The onions are chopped and then put through a grinder extracting the onion juice, the liquid of which is used in making the bagel instead of water and the remaining onion shreds are dehydrated, and the bagel gets coated with their pungency.  The onion extraction gives these bagels intense onion flavor.

Onion bagels at Rose Foods

That’s the art of the onion bagel as explained to me by Kevin Gravito, the bagel baker  at Rose Foods. He also said they’re more labor intensive to make than other bagels.

I bought half a dozen earlier this morning, including one that was toasted and spread with cream cheese, Nova, dill, capers and onion.

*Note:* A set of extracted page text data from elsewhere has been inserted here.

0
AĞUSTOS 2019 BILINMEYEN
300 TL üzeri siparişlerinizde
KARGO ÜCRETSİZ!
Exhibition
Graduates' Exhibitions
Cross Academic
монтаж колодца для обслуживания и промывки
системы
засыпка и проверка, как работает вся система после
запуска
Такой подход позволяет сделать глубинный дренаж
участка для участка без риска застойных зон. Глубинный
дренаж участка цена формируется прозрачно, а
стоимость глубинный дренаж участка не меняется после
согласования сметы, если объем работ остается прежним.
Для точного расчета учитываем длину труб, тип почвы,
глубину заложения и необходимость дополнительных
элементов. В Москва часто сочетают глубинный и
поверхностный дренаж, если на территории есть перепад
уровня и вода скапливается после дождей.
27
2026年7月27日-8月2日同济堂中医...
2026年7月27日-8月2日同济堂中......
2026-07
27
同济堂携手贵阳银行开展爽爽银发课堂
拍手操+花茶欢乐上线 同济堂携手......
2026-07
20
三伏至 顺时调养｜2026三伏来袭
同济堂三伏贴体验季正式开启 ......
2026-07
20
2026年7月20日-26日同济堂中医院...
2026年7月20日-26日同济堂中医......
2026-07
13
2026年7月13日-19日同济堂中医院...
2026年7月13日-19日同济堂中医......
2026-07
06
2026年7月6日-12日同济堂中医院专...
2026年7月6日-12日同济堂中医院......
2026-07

This is the art of the onion bagel in Maine.  And I savor it as I  recall so fondly from a lifetime of enjoying them at the source in New York. Rose Foods bagels are the closest we get to New York style bagels.

Onion bagels are not available regularly at Rose Foods (most often on Sundays, but not always), but when they are you can smell them baking a block away, and you know that you’re in for bagel nirvana as this iconic style of bagel sits so proudly in Portland.  Rose Foods onion bagel is a rare find in our northern clime because few other bagel purveyors make them in Maine.

Montreal style bagels at The Purple House

Its only equal is the Montreal style bagel that chef and baker Krista Dejarlais makes at her North Yarmouth shop, the Purple House.  Even though it’s a 30 mile round trip from Portland to Purple House, it’s well worth it  aided and abetted by a stop on the return trip to pick up a batch of more bagels at Rose Foods.

Postscript

I received several letters from friends and family that more or less debunk my recollection of NY onion bagels

This first is from my friend Sue, who I quote here:

What you remember about a New York Onion bagel has morphed since your years in New York until there is NO quintessential New York Onion Bagel. Zabars has one and Fairway has one and every corner coffee shop has one and the carts on the corners on 57th St. have one. None of them remind me of my childhood. Some are hard outside, soft inside, some are doughy, some are crispy. It was only on a recent trip to Atlantic City to the local store named CASELS which is an institution like Fairway, did I find a delicious, old fashioned, perfectly created “New York Onion Bagel. I also found a perfect Cinnamon bun that made taste buds dance. Excellence is always rare and these days will be found in the most unusual places.

And the second is from my brother who is 7 years older than me.  He said:

It’s odd, but I don’t remember ever having an onion bagel  in New York when I was younger. I don’t think they had them then. Our Sunday bagel feast consisted of regular (delicious) NY bagels (and the occasional Bialy), well lathered in cream cheese, with some Lox or smoked whitefish.